Records supplied:
== Segment start ==

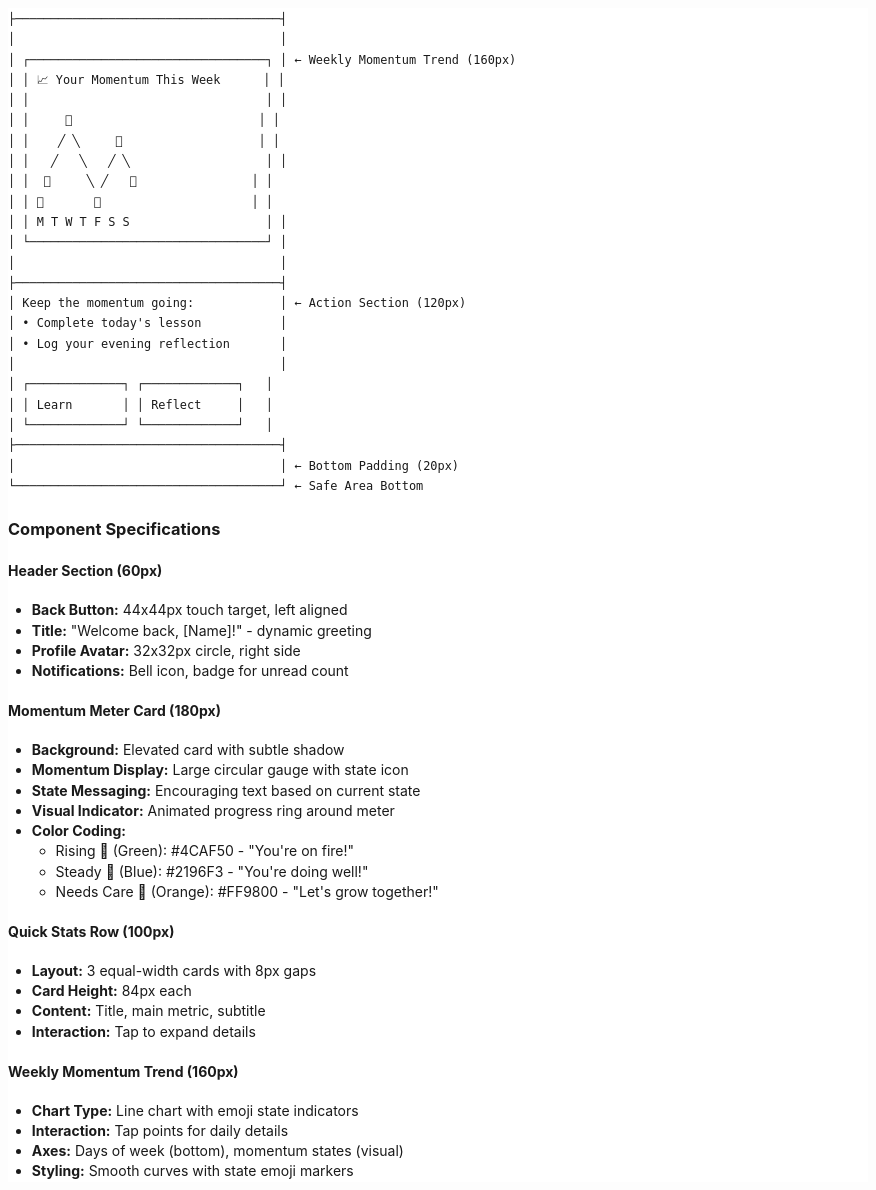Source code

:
 ```
├─────────────────────────────────────┤
│                                     │
│ ┌─────────────────────────────────┐ │ ← Weekly Momentum Trend (160px)
│ │ 📈 Your Momentum This Week      │ │
│ │                                 │ │
│ │     🚀                          │ │
│ │    ╱ ╲     🚀                   │ │
│ │   ╱   ╲   ╱ ╲                   │ │
│ │  🙂     ╲ ╱   🚀                │ │
│ │ 🙂       🙂                     │ │
│ │ M T W T F S S                   │ │
│ └─────────────────────────────────┘ │
│                                     │
├─────────────────────────────────────┤
│ Keep the momentum going:            │ ← Action Section (120px)
│ • Complete today's lesson           │
│ • Log your evening reflection       │
│                                     │
│ ┌─────────────┐ ┌─────────────┐   │
│ │ Learn       │ │ Reflect     │   │
│ └─────────────┘ └─────────────┘   │
├─────────────────────────────────────┤
│                                     │ ← Bottom Padding (20px)
└─────────────────────────────────────┘ ← Safe Area Bottom
```

### Component Specifications

#### Header Section (60px)
- **Back Button:** 44x44px touch target, left aligned
- **Title:** "Welcome back, [Name]!" - dynamic greeting
- **Profile Avatar:** 32x32px circle, right side
- **Notifications:** Bell icon, badge for unread count

#### Momentum Meter Card (180px)
- **Background:** Elevated card with subtle shadow
- **Momentum Display:** Large circular gauge with state icon
- **State Messaging:** Encouraging text based on current state
- **Visual Indicator:** Animated progress ring around meter
- **Color Coding:** 
  - Rising 🚀 (Green): #4CAF50 - "You're on fire!"
  - Steady 🙂 (Blue): #2196F3 - "You're doing well!"
  - Needs Care 🌱 (Orange): #FF9800 - "Let's grow together!"

#### Quick Stats Row (100px)
- **Layout:** 3 equal-width cards with 8px gaps
- **Card Height:** 84px each
- **Content:** Title, main metric, subtitle
- **Interaction:** Tap to expand details

#### Weekly Momentum Trend (160px)
- **Chart Type:** Line chart with emoji state indicators
- **Interaction:** Tap points for daily details
- **Axes:** Days of week (bottom), momentum states (visual)
- **Styling:** Smooth curves with state emoji markers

== Segment end ==

Task details:
Copy down each line in the entries that has the word "Title".

Answer to this exercise:
- **Title:** "Welcome back, [Name]!" - dynamic greeting
- **Content:** Title, main metric, subtitle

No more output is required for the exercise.